Douglas apparently believes that all Strickland has to do is come out for higher taxes and the Republicans in the Senate will just roll over and help raise taxes. There is absolutely no evidence that Bill Harris, and the rest of the Republican leadership in the Senate, will go along with that idea.

What is more likely to happen is that Strickland would come out for a tax increase, the Republicans would block it in the Senate, and the Democrats would lose both the Governor's race and control of the House in 2010. Such a result is way too high a price to pay to make editorial writers happy.

Sunday, June 21, 2009

Is It Just Me, Or Do Southerners Who Come from Confederate States Tick You Off with Claims of Being More Pro-American?

The picture in this entry is of Rusty DePass, a South Carolina Republican GOP activist, who recently made some news by claiming that Michelle Obama's ancestors were gorillas, and then trying to claim that Michelle actually started that joke with a supposed comment about evolution. The Michelle comment, while obviously racist, is not what has drawn my attention. What has drawn my attention is another stupid comment this bigot made about New York City and the events of 9-11-2001.

Apparently, in the 2008 Republican primary, this guy was supporting Rudy Giuliani. In comments made once when introducing Rudy to some South Carolina Republicans, DePass stated that most of the time South Carolina Republicans didn't care what New Yorkers thought, but that the events of 9-11 had "made them Americans again."
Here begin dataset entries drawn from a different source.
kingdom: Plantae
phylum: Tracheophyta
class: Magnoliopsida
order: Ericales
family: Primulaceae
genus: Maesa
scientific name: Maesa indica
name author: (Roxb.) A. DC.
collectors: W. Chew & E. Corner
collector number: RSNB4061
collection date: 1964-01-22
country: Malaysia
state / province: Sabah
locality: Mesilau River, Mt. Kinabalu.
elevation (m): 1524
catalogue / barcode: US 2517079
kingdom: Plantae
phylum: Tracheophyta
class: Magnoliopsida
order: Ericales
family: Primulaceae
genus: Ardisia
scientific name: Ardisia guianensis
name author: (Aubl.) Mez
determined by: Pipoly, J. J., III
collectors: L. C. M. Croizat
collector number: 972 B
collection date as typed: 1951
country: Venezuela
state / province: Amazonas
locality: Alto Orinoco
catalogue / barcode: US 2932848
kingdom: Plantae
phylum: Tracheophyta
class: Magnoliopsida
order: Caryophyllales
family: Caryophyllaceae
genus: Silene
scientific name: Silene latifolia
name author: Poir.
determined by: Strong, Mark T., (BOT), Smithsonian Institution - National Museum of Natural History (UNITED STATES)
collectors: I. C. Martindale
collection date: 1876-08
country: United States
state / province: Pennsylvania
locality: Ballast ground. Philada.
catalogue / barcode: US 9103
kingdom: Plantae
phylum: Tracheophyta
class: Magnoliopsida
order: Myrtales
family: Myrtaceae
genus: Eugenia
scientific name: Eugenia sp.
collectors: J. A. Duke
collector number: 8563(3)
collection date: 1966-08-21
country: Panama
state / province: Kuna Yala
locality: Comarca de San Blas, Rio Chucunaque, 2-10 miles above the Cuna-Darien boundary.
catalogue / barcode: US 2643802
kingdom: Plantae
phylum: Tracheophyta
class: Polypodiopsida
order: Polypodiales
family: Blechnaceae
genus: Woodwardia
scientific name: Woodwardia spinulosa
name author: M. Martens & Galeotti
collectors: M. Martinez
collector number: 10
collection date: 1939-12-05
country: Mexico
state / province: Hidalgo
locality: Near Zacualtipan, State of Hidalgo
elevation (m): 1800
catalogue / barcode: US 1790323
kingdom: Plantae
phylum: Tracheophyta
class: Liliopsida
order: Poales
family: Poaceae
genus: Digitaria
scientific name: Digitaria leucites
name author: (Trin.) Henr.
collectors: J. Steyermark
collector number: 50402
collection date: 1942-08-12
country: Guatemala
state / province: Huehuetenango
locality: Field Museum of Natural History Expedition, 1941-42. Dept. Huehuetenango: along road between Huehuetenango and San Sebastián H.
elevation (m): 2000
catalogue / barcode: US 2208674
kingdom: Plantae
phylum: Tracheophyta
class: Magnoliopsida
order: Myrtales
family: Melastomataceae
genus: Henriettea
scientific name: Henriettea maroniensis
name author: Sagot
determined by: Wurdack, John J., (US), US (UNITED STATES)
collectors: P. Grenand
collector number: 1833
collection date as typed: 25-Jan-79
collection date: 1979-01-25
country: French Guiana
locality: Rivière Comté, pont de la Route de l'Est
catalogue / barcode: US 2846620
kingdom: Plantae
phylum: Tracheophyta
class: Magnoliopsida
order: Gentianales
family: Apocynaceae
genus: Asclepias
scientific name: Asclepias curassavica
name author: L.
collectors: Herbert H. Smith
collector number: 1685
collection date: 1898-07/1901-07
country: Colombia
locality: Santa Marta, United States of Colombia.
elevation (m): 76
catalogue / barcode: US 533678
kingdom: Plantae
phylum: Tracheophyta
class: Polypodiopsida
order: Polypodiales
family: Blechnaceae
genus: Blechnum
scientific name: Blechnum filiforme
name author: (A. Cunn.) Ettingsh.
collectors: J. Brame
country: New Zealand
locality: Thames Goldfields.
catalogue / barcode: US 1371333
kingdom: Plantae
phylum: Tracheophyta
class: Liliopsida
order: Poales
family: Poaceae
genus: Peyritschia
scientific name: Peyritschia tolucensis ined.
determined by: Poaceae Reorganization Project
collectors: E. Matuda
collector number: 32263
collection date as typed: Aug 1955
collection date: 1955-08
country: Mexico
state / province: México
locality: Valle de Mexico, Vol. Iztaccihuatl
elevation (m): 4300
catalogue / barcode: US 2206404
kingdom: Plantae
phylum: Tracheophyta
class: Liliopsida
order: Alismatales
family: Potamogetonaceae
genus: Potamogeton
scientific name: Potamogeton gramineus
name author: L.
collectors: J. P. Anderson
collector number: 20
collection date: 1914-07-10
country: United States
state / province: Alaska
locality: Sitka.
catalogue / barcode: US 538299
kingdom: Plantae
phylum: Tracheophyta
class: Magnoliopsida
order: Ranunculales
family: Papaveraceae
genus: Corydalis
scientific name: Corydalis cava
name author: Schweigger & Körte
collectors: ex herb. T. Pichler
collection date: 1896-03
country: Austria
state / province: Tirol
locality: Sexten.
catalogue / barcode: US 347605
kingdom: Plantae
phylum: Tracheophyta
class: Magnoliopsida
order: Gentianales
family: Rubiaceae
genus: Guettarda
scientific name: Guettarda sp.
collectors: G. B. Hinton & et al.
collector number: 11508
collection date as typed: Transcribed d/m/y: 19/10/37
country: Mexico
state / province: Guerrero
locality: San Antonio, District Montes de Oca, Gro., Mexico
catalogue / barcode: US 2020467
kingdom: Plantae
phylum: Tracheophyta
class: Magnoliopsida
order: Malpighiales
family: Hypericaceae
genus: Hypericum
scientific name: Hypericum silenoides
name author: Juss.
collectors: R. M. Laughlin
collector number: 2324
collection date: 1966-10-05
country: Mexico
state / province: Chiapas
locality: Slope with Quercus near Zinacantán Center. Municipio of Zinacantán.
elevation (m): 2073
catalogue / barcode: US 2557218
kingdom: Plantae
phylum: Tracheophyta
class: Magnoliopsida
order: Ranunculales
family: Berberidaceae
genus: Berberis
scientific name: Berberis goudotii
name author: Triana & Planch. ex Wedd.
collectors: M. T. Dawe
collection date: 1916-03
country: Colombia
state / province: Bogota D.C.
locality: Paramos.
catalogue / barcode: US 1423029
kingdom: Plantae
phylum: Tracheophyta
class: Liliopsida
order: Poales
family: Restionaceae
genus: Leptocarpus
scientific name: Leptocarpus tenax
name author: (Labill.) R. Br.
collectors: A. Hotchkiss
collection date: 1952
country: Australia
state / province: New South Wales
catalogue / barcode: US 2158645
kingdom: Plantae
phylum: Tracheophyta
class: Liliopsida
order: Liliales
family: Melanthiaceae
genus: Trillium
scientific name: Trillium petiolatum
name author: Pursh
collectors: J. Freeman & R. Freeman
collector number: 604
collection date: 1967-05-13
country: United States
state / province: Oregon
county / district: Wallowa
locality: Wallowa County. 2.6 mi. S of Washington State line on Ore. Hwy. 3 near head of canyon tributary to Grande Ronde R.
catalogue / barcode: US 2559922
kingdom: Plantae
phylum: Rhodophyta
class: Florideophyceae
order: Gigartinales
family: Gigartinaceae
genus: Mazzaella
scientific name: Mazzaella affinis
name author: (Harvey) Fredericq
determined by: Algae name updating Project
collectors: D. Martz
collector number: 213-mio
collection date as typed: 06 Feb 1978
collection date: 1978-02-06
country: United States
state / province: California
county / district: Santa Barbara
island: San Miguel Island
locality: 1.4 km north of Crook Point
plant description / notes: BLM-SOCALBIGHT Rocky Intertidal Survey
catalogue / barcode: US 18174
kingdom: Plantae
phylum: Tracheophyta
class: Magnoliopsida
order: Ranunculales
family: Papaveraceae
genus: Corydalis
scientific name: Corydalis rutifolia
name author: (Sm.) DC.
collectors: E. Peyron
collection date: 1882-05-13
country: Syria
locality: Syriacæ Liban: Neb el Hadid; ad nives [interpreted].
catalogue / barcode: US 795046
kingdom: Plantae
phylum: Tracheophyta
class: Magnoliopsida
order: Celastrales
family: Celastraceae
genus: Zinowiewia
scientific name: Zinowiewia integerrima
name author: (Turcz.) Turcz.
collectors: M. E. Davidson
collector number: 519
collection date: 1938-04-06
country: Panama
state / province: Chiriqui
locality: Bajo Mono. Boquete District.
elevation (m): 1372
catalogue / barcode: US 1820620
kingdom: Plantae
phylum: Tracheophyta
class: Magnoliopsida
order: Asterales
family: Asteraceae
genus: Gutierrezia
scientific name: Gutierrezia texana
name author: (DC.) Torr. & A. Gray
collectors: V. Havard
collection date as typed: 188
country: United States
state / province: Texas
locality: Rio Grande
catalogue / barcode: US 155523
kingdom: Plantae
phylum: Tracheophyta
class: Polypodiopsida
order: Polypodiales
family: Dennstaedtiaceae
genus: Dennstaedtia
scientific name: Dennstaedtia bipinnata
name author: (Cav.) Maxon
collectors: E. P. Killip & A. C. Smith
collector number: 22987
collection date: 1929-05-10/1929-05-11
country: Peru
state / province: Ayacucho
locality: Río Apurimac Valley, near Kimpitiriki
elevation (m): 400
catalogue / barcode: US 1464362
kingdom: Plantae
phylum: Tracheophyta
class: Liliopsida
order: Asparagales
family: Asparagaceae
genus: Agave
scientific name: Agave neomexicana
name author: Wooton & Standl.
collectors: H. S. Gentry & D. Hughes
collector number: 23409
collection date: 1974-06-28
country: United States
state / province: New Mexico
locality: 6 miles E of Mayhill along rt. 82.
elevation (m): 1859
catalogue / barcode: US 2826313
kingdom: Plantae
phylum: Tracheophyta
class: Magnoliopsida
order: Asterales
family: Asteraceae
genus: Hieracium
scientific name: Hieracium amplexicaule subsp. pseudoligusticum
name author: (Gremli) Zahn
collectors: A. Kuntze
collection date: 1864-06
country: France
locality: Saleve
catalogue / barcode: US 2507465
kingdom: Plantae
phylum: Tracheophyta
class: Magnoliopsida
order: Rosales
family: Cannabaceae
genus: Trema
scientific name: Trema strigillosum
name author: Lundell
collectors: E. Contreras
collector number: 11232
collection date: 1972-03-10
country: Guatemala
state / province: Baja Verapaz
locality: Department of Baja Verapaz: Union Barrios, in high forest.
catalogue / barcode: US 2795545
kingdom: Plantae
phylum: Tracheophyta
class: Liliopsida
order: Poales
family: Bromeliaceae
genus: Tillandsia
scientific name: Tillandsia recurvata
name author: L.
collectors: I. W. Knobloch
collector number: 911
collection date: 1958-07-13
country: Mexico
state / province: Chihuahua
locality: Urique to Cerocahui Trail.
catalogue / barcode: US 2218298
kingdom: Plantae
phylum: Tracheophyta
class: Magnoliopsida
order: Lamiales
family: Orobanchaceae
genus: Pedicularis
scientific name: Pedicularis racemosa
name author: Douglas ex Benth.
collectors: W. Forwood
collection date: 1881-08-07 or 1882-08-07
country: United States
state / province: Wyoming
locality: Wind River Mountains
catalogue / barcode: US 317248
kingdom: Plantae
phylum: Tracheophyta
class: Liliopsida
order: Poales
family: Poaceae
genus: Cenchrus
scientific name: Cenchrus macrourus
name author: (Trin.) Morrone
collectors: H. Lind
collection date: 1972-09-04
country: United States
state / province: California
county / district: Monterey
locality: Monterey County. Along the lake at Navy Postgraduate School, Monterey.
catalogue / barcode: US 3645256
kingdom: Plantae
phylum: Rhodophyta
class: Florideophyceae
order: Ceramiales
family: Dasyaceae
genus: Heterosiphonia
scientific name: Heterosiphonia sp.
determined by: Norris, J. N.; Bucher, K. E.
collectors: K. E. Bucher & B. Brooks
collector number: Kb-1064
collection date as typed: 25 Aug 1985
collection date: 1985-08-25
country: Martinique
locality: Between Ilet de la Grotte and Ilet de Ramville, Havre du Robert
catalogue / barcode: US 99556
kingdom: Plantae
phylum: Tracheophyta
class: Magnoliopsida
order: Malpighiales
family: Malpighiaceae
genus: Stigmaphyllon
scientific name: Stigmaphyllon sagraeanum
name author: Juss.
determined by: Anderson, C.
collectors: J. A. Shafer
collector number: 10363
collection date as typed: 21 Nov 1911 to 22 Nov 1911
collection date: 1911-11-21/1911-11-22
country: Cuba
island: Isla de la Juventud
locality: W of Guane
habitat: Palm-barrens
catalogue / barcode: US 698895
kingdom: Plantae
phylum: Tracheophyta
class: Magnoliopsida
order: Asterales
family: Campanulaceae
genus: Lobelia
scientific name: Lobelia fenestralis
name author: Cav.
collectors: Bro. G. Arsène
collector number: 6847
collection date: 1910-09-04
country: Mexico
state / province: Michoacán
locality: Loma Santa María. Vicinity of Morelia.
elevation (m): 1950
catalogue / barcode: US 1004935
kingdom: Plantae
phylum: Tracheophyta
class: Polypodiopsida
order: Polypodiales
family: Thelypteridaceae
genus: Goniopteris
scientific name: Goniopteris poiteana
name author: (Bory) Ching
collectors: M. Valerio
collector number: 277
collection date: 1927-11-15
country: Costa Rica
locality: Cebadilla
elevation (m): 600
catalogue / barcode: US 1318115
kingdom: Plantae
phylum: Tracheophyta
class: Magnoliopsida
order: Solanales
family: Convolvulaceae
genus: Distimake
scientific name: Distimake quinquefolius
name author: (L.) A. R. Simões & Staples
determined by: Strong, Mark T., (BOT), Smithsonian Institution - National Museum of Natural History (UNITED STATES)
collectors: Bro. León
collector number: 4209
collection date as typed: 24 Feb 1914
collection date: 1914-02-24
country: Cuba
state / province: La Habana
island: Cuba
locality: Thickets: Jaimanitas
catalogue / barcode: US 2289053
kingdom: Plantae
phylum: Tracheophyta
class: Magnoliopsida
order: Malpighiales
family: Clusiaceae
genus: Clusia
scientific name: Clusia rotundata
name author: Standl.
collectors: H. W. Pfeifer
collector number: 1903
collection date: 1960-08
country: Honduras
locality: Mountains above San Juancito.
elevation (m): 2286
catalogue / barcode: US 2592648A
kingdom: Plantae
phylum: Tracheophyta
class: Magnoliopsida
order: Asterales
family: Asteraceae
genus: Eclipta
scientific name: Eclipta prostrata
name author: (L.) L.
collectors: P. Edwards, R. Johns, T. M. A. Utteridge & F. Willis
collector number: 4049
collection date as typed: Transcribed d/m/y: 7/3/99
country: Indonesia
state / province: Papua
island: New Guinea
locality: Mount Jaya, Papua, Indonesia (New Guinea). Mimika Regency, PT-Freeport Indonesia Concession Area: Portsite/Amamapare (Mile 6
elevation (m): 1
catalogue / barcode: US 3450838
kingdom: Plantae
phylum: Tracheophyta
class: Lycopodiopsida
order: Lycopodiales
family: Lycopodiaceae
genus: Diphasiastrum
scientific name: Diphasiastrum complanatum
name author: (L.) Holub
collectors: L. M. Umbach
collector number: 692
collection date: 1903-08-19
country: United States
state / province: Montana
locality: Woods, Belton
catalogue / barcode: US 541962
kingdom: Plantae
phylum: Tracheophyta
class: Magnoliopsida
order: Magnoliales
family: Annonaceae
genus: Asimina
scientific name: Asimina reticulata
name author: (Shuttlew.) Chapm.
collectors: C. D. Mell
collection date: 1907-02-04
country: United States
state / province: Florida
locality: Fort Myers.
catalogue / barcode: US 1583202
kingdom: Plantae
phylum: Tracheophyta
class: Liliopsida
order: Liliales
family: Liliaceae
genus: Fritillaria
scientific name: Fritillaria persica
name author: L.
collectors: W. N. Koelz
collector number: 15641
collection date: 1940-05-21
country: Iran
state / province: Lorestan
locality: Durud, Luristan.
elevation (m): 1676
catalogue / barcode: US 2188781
Think about that line for a second. Here is a Republican coming from the state that led the secession movement in the South, starting with John Calhoun. The state that started the Civil War to defend slavery. The state that gave the nation the racist Strom Thurmond. And he has the gall to imply that New Yorkers aren't "real Americans?"

I am so tired of this kind of crap from Southerners. Just because you like to brag about how pro-American you are doesn't change the fact that many Southerners are still pissed off about losing the Civil War. Are still pissed off about the 1964 Civil Rights Act, and are really pissed off that an African-American is President.

Here's some suggestions for such Southerners: 1. Stop putting Confederate flag bumper stickers on your cars and trucks; 2. Stop whining about how you are entitled to celebrate the culture of White America, and that flying the Confederate flag is "not about the hate, but about the heritage." Stop implying that Americans who don't agree with you are somehow less American than you are.